Collected data
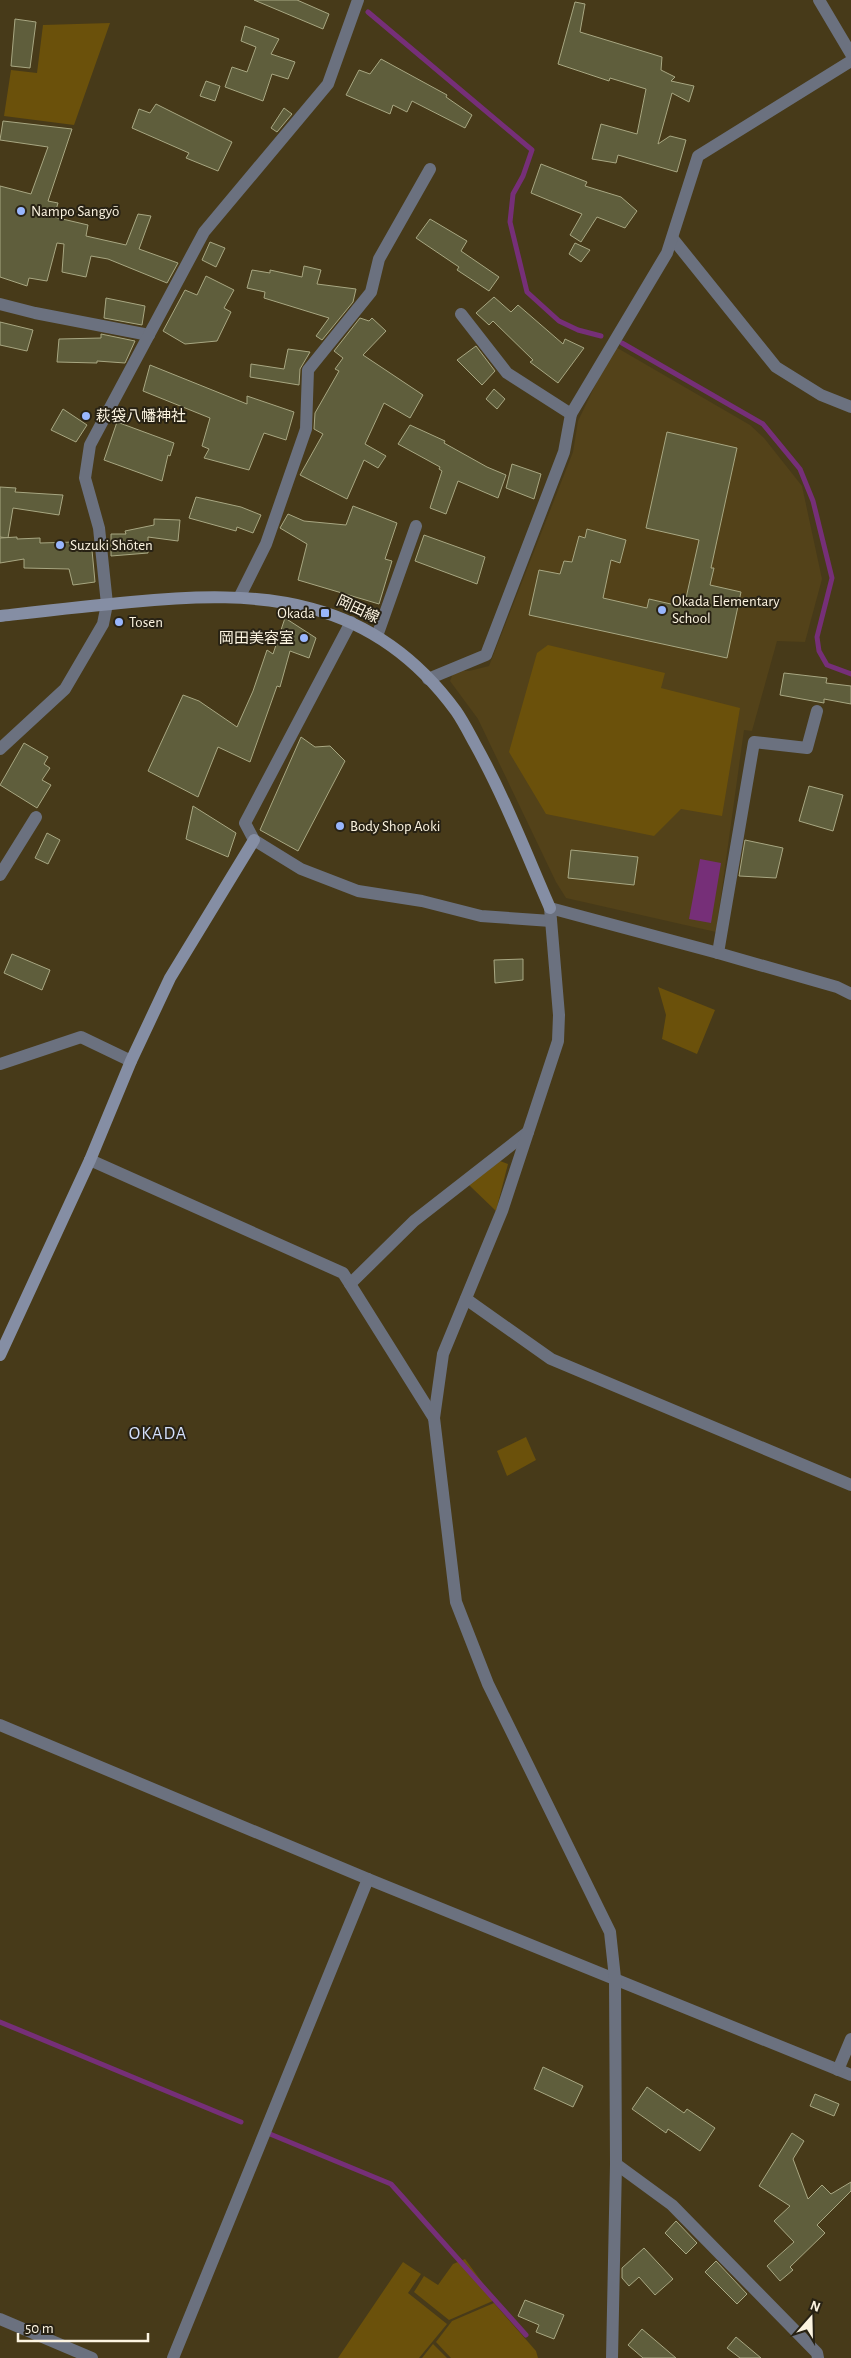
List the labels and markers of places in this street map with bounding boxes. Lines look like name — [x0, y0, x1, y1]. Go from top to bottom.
place label: Nampo Sangyō — [31, 204, 119, 219]
marker: Nampo Sangyō — [15, 205, 27, 217]
place label: 萩袋八幡神社 — [96, 407, 186, 424]
marker: 萩袋八幡神社 — [80, 410, 92, 422]
place label: Suzuki Shōten — [70, 538, 153, 553]
marker: Suzuki Shōten — [54, 539, 66, 551]
place label: Okada Elementary School — [672, 594, 780, 626]
marker: Okada Elementary School — [656, 604, 668, 616]
place label: Okada — [277, 606, 315, 621]
marker: Okada — [319, 607, 331, 619]
place label: Tosen — [129, 615, 163, 630]
marker: Tosen — [113, 616, 125, 628]
place label: 岡田美容室 — [219, 630, 294, 646]
marker: 岡田美容室 — [298, 632, 310, 644]
place label: Body Shop Aoki — [350, 819, 440, 834]
marker: Body Shop Aoki — [334, 820, 346, 832]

What is being asked :: Please set the records down again exactly as written. The pictures should not be included.

Reply ::
List the labels and markers of places in this street map with bounding boxes. Lines look like name — [x0, y0, x1, y1]. Go from top to bottom.
place label: Nampo Sangyō — [31, 204, 119, 219]
marker: Nampo Sangyō — [15, 205, 27, 217]
place label: 萩袋八幡神社 — [96, 407, 186, 424]
marker: 萩袋八幡神社 — [80, 410, 92, 422]
place label: Suzuki Shōten — [70, 538, 153, 553]
marker: Suzuki Shōten — [54, 539, 66, 551]
place label: Okada Elementary School — [672, 594, 780, 626]
marker: Okada Elementary School — [656, 604, 668, 616]
place label: Okada — [277, 606, 315, 621]
marker: Okada — [319, 607, 331, 619]
place label: Tosen — [129, 615, 163, 630]
marker: Tosen — [113, 616, 125, 628]
place label: 岡田美容室 — [219, 630, 294, 646]
marker: 岡田美容室 — [298, 632, 310, 644]
place label: Body Shop Aoki — [350, 819, 440, 834]
marker: Body Shop Aoki — [334, 820, 346, 832]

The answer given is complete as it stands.